_Excerpted passage_
__________________________________________________
# White Marble Stained and needs Cleaned



## ABLE1 (Apr 30, 2005)

Ok Guys and Gals,

First, let me say that I am posting this for a friend that does not have a PC so please accept my direct lack of knowledge on this issue.

Second, I was not quite sure what forum to post this so I thought I would start here and if wrong I am sure that someone will point me in the right direction.

A little Background. My friend is a painting contractor by trade but does get involved with other things as we all do from time to time. He has a customer that installed some White Marble around his pool area about 2 years ago. At the time the mason installed the marble it was not sealed with anything (as it maybe should have). The Marble has developed a Black Stain of some sorts that is being asked that it be cleaned. So far a pressure washer has be used with no success.

The thinking is to try some chemical (ie acid) to clean the Marble but at this time would like some additional input before doing so. This brings the reason for this post. 

Anybody here had any experience with Marble and how to clean stains that really works???
__________________________________________________
_Task 1_
The forum post about the stained white marble refers to several people by their role rather than by name. List each of them, with what the post says about that person.
_Task 2_
Carry on the marble-stain forum post, starting after its final question.

_Material supplied_
__________________________________________________
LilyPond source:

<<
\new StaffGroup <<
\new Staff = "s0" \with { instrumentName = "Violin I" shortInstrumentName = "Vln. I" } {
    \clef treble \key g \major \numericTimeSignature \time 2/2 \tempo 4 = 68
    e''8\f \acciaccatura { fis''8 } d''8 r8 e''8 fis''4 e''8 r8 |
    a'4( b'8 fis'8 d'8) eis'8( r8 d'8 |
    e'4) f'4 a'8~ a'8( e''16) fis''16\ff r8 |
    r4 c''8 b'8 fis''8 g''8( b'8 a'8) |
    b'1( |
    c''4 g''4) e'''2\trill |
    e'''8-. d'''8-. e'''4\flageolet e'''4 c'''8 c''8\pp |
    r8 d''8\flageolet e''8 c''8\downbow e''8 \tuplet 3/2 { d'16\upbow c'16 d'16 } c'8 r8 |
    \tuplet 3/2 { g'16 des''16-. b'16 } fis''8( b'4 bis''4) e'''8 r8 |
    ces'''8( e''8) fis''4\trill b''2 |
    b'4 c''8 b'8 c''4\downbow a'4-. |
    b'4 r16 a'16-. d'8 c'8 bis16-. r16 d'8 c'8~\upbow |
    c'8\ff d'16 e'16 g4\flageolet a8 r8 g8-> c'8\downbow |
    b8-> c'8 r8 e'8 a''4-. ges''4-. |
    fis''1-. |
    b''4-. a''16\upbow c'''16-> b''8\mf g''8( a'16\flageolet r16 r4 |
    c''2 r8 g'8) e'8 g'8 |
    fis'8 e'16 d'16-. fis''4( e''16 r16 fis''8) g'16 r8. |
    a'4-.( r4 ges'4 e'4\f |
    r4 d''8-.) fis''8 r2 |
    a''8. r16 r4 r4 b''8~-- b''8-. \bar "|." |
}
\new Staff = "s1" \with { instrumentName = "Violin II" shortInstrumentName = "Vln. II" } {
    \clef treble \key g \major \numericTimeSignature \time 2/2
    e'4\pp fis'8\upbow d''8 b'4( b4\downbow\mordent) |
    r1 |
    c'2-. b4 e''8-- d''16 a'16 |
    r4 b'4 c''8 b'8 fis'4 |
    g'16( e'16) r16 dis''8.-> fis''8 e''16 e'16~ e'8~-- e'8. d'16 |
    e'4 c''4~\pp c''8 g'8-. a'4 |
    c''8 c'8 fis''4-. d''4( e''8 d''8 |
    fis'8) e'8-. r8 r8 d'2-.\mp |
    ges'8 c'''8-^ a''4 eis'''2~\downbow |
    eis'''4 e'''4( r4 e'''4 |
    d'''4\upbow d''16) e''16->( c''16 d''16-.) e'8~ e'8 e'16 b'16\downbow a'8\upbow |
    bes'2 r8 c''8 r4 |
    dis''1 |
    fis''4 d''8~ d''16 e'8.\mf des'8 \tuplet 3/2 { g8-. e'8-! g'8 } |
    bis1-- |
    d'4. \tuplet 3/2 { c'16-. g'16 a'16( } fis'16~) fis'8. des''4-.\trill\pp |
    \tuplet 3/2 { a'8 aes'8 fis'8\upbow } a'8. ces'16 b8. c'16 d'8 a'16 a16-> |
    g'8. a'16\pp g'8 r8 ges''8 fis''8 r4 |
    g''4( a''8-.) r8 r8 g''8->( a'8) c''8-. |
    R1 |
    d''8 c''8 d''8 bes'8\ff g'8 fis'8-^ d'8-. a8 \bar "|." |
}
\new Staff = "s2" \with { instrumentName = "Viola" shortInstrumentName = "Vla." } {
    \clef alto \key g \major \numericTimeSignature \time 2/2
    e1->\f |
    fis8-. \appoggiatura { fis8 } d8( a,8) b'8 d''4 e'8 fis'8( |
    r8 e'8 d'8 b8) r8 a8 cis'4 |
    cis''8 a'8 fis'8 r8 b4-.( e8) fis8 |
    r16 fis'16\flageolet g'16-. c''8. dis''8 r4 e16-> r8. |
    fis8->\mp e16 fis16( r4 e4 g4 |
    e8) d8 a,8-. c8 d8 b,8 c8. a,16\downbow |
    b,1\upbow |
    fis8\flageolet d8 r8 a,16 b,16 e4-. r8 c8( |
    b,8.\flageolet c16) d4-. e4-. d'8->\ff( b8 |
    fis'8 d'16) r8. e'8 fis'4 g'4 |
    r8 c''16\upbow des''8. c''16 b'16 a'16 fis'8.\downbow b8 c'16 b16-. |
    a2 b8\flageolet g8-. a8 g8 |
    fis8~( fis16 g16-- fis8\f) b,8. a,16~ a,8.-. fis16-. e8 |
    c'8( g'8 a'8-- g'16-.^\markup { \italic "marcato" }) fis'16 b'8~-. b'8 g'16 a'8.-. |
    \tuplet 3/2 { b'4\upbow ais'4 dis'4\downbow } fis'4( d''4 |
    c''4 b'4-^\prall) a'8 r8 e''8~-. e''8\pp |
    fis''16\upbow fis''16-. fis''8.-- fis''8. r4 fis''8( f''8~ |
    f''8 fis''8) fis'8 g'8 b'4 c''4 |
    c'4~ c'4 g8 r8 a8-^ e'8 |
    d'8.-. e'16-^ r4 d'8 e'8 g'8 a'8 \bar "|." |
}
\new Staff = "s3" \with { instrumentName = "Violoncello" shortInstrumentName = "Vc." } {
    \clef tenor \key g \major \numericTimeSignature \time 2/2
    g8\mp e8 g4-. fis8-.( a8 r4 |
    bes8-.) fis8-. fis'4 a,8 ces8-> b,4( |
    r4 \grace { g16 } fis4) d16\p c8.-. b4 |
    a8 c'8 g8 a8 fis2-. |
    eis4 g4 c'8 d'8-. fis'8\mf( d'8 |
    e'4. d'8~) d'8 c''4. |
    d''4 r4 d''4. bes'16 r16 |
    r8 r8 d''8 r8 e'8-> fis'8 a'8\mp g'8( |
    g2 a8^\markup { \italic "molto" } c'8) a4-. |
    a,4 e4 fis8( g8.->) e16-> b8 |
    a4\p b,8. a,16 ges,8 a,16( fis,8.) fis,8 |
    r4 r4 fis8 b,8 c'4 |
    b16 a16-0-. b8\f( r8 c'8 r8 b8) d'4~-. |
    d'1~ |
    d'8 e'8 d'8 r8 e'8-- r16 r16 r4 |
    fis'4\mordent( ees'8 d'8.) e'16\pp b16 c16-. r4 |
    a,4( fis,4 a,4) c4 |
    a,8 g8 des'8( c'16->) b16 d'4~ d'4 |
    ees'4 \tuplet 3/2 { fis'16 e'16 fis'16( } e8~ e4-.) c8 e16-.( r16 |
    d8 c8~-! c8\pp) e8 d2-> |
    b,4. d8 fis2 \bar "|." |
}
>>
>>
__________________________________________________
_Exercise answer 1_
- The friend: a painting contractor by trade who also takes on other work, and who has no PC.
- The customer: had white marble put in around his pool area about 2 years ago and wants its black stain cleaned.
- The mason: installed the marble without sealing it.

_Exercise answer 2_
My plan is to print out any and all response to the above and give them to the painter for his edification so he can make a logical decision.

Thanks in advance to all that respond, an please if this is the wrong forum please let me know. 

I could have placed it under Masonry, Power Washing, Cleaning, or General Off Topic or maybe others.

Thanks again.

Les


----------



## tkle (Apr 15, 2006)

I don't know about marble but I know dealing with white grout and white brick ,acid can leave a greenish yellow residue if not done right.I would say use TSP or perhaps the stain can be bleached.Unfortunatly if it was never sealed the stain is probably into the marble and there for good.


----------



## Double-A (Jul 3, 2006)

We've used products from Aqua Mix before with good results, in particular their poultice.

http://www.aquamix.com/for_professionals/products/pg_detail.asp?pdid=32515&pgid=9833

Have your friend contact them and get their recommendations. They have several types of cleaners depending on the stain. The poultice will not harm the marble, so we like to start with it.

We are not in the stone business. We have done some cleaning and restoration on exterior marble pieces in our area due to a lack of skilled professionals. Our experience is limited. Others on the forums may have more experience.


----------



## ABLE1 (Apr 30, 2005)

Ok, thanks for the input. I am going to send this question over to another forum to see what the response might be.

Again thanks,

Les


----------



## JIM CARROLL (May 29, 2006)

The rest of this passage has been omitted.